Auswertung der Massenspektren
Zunächst muss die Masse des Analyten bestimmt werden. Normalerweise ist das die Masse des schwersten detektierten Ions (Molpeak). Allerdings ist bei der Elektronen-Ionisation oft ein Großteil der Moleküle gespalten. Testweise kann die Elektronenenergie verringert werden, so dass weniger Moleküle gespalten werden und der Molpeak deutlicher sichtbar wird.
Die weitere Auswertung basiert darauf, dass die Atome der verschiedenen chemischen Elemente einen unterschiedlichen Massendefekt haben.

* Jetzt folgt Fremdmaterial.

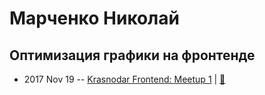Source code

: # Марченко Николай

## Оптимизация графики на фронтенде
- 2017 Nov 19 -- [Krasnodar Frontend: Meetup 1](https://www.youtube.com/watch?v=dtSCHVygA0M)  | [:notebook:](http://slides.com/nickolaymarchenko/graphics#/)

Bei leichten Molekülen gibt es nur eine oder wenige Atom-Kombinationen, die zur gemessenen Masse passen.
Bei schwereren Molekülen stehen jedoch oft sehr viele mögliche Summenformeln zur Auswahl. Weitere Hinweise liefern die Isotopenzusammensetzungen der verschiedenen Elemente. So besteht der Kohlenstoff z.B. zu 98.9% aus 12C und zu 1.1% aus 13C. Je nachdem, wieviele C-Atome im Molekül vorhanden sind, sind neben dem Hauptpeak im Spektrum Nebenpeaks zu finden, die vom Hauptpeak um 1amu, 2amu etc. entfernt sind und ein charakteristisches Intensitätsverhältnis zum Hauptpeak haben.
Die genannten Methoden sind auch auf die Bruchstücke anwendbar. Moleküle brechen oft an charakteristischen Stellen. Aus der Masse der Bruchstücke und evtl. weiteren Informationen kann schließlich die Strukturformel bestimmt werden.